Lent? Check. Easter? Check? Ascension? Check. Pentecost? Check. Last Sunday, Pentecost Sunday, I preached in Mayville, Wisconsin. A faithful pastor and good people who used Pentecost Sunday to celebrate the 175th anniversary of their church. My sermon in one sentence: You dasn’t forget the Ascension of our Lord Jesus Christ. Wait, they may have thought, it’s Pentecost, it’s church anniversary. Ascension is past, we checked that off. This coming Sunday we’ll check off Trinity Sunday. Yes, I can read the calendar but no, you dasn’t forget the Ascension of our Lord Jesus.
“Dasn’t” was the word my father used when he wanted to make his point as clearly as possible. “Dale, you dasn’t do that.” It came from his childhood; he was born in 1920. Grandpa and Grandma Meyer spoke Low German but raised their children to speak English. I suspect “dasn’t” was a German-English hybrid. This strange word seems to me a good way to remember, don’t check off the Ascension.
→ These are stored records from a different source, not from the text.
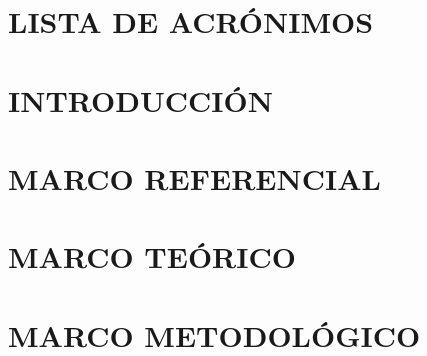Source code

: \documentclass[letterpaper,titlepage,12pt,oneside,spanish,final]{report_eie}
\begin{document}
%
\thispagestyle{empty}%
\renewcommand{\baselinestretch}{1.5}%
\addtocounter{page}{3}%
\setlength{\parskip}{3pt}%

\tableofcontents%

\listoffigures%

\listoftables%


\chapter*{LISTA DE ACRÓNIMOS}%
%


\chapter*{INTRODUCCIÓN}\label{CAP:intro}
\setlength{\parskip}{14pt}%
%

%
%

\chapter{MARCO REFERENCIAL}\label{CAP:referencial}
%

\chapter{MARCO TEÓRICO}\label{CAP:marco_teor}
%

\chapter{MARCO METODOLÓGICO}\label{CAP:marco_met}
%
\end{document}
Because we have special names for many Sundays throughout the year, Sundays that bring familiar readings and themes, Sundays focusing on this or that aspect of faith, we easily move Jesus Christ off center stage. Cycling through familiar Gospel stories about Jesus, we hear Him confined to Galilee or Samaria or Judea, wherever. Today He is not confined. He’s ascended and at the right hand of God. “Sitting at the right hand of God” does not mean “some specific spot in heaven … (but) nothing other than the almighty power of God, which fills heaven and earth.” Christ rules “from one sea to the other and to the end of the world” (Formula of Concord, Solid Declaration, VIII, 27-28). All creation is subject to Him (1 Peter 3:22).
Today’s news includes the first of several televised hearings about the January 6th insurrection. The San Francisco district attorney has been recalled, and the DA in Los Angeles is likewise taking heat for high crime rates. Authorities arrested a man who intended to kill a justice of the Supreme Court. On and on. With all this, I have memorized and take comfort in Psalm 94:9, “He who planted the ear, does he not hear? He who formed the eye, does he not see?” Lift up your weary heart to the one seated at the right hand of God. He hears. He sees. You dasn’t forget the Ascension of our Lord Jesus Christ!